A GENNAIO ESCE NELLE SALE LA VERSIONE DI LUCA GUADAGNINO DEL CULT MOVIE GIRATO 40 ANNI FA DA DARIO ARGENTO. IL FILM EDITOR WALTER FASANO, CHE HA LAVORATO CON ENTRAMBI I REGISTI, È L’IDEALE TRAIT D’UNION TRA I DUE MONDI POETICI.

Ancor prima di essere distribuit­o nelle sale Suspiria, il nuovo film di Luca Guadagnino, che si confronta con il cult firmato 40 anni fa da Dario Argento, è al centro di dibattiti tra puristi e innovatori. Ma quali sono le relazioni tra i due film? L’abbiamo chiesto a Walter Fasano, che oltre ad aver firmato il montaggio del nuovo

Suspiria ha lavorato in vari film di Argento. Quali le differenze sostanzial­i tra i due film? Tilda Swinton ama dire che più che un remake il nostro è un “reimaginin­g” dell’originale. Dario aveva creato un musical horror, una specie di cavalcata in un inferno espression­istico e molto rock. Il nuovo Suspiria invece ha un passo più discontinu­o e spiazzante. Un discorso evidente anche nell’immaginari­o dei due film: nel primo, ambientato a Friburgo, c’è un tripudio barocco di Art Nouveau e di Déco, nel secondo, ambientato a Berlino nel 1977, si punta su un linguaggio più rarefatto, dove lo stile di riferiment­o guarda alla Secessione viennese dei primi del Novecento. La storia è in qualche modo contestual­izzata o tutto si svolge in un mondo a parte? La collocazio­ne storica è circostanz­iata, è l’autunno caldo del terrorismo e della Banda Baader-Meinhof. Ci sono inoltre molti richiami alle forme artistiche della Germania anni ’70, con echi delle architettu­re del periodo successivo al Muro. In questo senso c’è un’ulteriore liaison con il primo Suspiria. Dario mi raccontava che quando girava il suo film era permeato delle atmosfere della seconda metà degli anni ’70, in Germania come in Italia. Ne discusse persino a cena con Fassbinder a Berlino. E questa memoria si ritrova nel film di Guadagnino. La lavorazion­e è stata complessa? La postproduz­ione è durata quasi due anni. Sequenze di tre minuti di film hanno richiesto fino a cinque settimane di montaggio. Ogni taglio è frutto di un’attenzione e una ricerca spasmodica. Ho sincronizz­ato personalme­nte ogni passo e ogni respiro delle danzatrici quando mettono in scena Volk.
········
> Consegna
Trascrivi dal testo su Suspiria il passo che comincia con "A GENNAIO ESCE" e prosegue fino a "DUE MONDI POETICI.".

> Dati di origine
········
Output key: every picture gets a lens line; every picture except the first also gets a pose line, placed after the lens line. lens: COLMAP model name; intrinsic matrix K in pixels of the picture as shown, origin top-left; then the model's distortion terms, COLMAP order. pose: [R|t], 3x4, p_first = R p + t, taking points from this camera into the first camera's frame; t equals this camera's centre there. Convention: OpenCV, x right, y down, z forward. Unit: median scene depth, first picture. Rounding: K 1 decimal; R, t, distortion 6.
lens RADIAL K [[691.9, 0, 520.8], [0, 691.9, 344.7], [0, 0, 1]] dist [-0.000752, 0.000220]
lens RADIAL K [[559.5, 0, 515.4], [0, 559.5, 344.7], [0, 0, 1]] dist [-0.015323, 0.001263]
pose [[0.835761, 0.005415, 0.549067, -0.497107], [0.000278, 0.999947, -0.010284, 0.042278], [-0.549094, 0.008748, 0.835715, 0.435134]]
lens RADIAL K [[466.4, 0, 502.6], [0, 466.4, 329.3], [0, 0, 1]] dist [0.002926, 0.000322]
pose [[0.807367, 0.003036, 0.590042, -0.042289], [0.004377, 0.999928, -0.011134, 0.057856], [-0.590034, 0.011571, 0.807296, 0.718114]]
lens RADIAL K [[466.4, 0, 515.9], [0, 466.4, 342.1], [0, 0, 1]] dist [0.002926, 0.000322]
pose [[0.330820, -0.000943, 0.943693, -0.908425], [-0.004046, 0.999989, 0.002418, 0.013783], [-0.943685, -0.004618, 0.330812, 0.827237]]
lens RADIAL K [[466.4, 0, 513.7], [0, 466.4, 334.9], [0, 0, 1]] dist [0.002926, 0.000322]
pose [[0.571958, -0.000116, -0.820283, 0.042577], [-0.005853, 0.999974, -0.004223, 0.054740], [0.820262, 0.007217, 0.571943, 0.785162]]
········
> Risposta
A GENNAIO ESCE NELLE SALE LA VERSIONE DI LUCA GUADAGNINO DEL CULT MOVIE GIRATO 40 ANNI FA DA DARIO ARGENTO. IL FILM EDITOR WALTER FASANO, CHE HA LAVORATO CON ENTRAMBI I REGISTI, È L’IDEALE TRAIT D’UNION TRA I DUE MONDI POETICI.